Como evitar: Trabalhe sempre com profissionais sérios e transparência total na declaração de bens.
Erro 5: Negligenciar a manutenção
Uma empresa abandonada — sem contabilidade, sem declarações — gera multas e pode ter o CNPJ cancelado. Isso complica toda a estrutura montada.
Como evitar: Contrate um contador especializado em empresas patrimoniais e mantenha os custos no orçamento familiar.
Perguntas Frequentes
Qual é o custo real para criar uma empresa familiar?

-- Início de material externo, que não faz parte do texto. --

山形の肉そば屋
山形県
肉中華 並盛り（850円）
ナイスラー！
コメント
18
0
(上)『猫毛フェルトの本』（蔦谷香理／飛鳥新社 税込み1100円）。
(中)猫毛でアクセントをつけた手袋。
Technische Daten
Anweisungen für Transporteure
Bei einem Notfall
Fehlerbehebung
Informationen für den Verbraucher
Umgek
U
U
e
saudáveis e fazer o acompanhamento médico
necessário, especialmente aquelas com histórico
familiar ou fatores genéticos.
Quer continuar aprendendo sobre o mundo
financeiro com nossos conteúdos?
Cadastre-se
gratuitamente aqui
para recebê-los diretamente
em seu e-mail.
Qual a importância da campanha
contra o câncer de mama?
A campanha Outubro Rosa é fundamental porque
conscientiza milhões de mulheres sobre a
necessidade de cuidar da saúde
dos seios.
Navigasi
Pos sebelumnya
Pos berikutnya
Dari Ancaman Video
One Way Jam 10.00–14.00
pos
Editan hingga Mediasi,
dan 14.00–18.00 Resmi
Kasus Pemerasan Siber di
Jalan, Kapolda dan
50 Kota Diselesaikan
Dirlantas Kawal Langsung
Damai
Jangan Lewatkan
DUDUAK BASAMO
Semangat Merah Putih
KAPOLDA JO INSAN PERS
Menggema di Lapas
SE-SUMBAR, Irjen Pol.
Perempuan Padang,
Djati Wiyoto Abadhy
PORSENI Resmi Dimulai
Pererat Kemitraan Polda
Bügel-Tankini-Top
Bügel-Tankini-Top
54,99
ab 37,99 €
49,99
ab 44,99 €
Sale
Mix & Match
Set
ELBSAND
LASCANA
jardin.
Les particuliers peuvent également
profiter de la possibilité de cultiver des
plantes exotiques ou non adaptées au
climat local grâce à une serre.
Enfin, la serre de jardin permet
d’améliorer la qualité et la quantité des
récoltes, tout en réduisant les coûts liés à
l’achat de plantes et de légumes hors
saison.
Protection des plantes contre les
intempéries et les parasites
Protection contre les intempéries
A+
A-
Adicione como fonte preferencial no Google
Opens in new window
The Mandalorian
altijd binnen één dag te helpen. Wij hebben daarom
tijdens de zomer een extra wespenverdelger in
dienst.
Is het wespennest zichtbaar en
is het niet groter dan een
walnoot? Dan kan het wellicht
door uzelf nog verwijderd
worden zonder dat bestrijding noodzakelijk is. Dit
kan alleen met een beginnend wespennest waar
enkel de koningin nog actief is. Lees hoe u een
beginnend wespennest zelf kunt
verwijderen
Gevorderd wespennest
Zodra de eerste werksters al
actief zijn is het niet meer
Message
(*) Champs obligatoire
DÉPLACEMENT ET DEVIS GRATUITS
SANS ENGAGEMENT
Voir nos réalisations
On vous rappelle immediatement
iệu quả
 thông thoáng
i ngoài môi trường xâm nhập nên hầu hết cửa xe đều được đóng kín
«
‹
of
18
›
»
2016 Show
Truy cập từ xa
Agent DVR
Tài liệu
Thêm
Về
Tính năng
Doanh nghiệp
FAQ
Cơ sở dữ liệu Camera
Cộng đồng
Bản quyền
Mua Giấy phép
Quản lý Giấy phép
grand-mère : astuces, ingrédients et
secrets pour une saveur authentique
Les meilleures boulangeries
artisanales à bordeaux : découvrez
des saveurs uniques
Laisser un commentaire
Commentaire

Os custos variam bastante por estado e complexidade do patrimônio. Em geral, os honorários de advogado ficam entre R$ 5 mil e R$ 20 mil. O registro na Junta Comercial custa entre R$ 500 e R$ 2 mil. A contabilidade mensal varia de R$ 400 a R$ 800. Além disso, pode haver impostos na transferência dos bens para a empresa.
Preciso ser rico para criar essa estrutura?
Não existe um valor mínimo obrigatório. Mas especialistas costumam indicar que a estrutura começa a fazer sentido financeiro a partir de patrimônios acima de R$ 500 mil. Abaixo disso, os custos de criação e manutenção podem superar os benefícios.
Meu cônjuge precisa participar da empresa?
Depende do regime de casamento e da estratégia definida. Em muitos casos, o cônjuge entra como sócio — o que organiza também a divisão de bens em caso de divórcio. Mas isso precisa ser analisado caso a caso.
A empresa familiar protege meus bens de dívidas?
Em muitos casos, sim — especialmente dívidas pessoais dos sócios. Mas a proteção não é absoluta. Se a empresa foi criada para fraudar credores, a Justiça pode desconsiderar a separação. E dívidas tributárias têm regras específicas.
É possível criar mesmo sendo aposentado, sem empresa ativa?
Sim. A empresa familiar criada para guardar os bens pode ser constituída apenas para administrar o patrimônio imobiliário ou financeiro. Não precisa ter uma atividade comercial ativa.
Conclusão
A empresa familiar criada para guardar os bens é uma ferramenta poderosa — mas não é para todo mundo. Para funcionar, ela precisa ser construída sobre uma análise honesta do seu patrimônio, com profissionais sérios e com a família envolvida nas decisões.
Quando bem planejada, ela pode reduzir o imposto de herança, evitar conflitos na partilha e dar mais segurança ao que você levou a vida toda para construir. O primeiro passo é entender se o seu caso se encaixa. E para isso, uma conversa com um especialista vale mais do que qualquer pesquisa na internet.